In a more modular approach of the microphone module of the present invention the middle sound inlet arrangement may comprise a shared sound inlet being acoustically connected to respective middle volumes of the first and second directional microphones. The middle volume of the first directional microphone is acoustically connected to the front membrane. The middle volume of the second directional microphone is acoustically connected to the rear membrane. As indicated the middle volumes of the first and second directional microphones may be separated. Similarly, the front and rear volumes of the first and second directional microphones may be separated as well.

Alternatively, the middle sound inlet arrangement may comprise separated first and second sound inlets, wherein the first sound inlet is acoustically connected to the middle volume of the first directional microphone, and wherein the second sound inlet is acoustically connected to the middle volume of the second directional microphone. The middle volume of the first directional microphone is acoustically connected to the front membrane. The middle volume of the second directional microphone is acoustically connected to the rear membrane. As indicated the middle volumes may be separated. Similarly, the front and rear volumes of the first and second directional microphones may be separated as well.

> [What is being asked]
List every sound inlet named in the microphone module excerpt. The material that comes next has nothing to do with the microphone module excerpt.

> [Information shown]
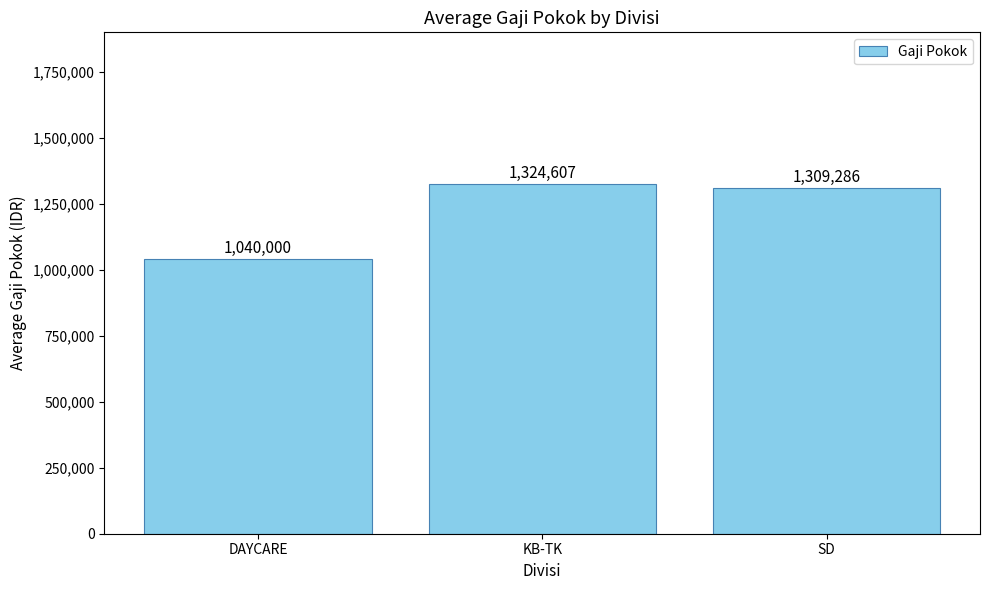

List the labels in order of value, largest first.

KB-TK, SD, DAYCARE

...

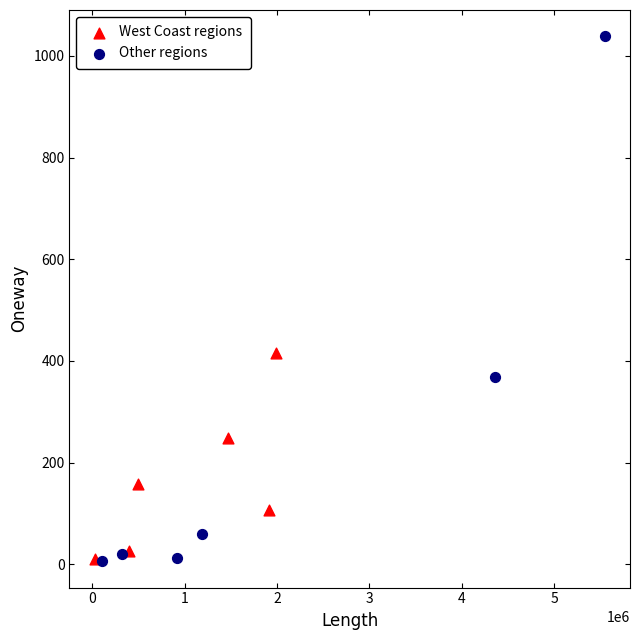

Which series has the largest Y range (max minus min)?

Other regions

> [Answer area]
- Shared sound inlet
- First sound inlet
- Second sound inlet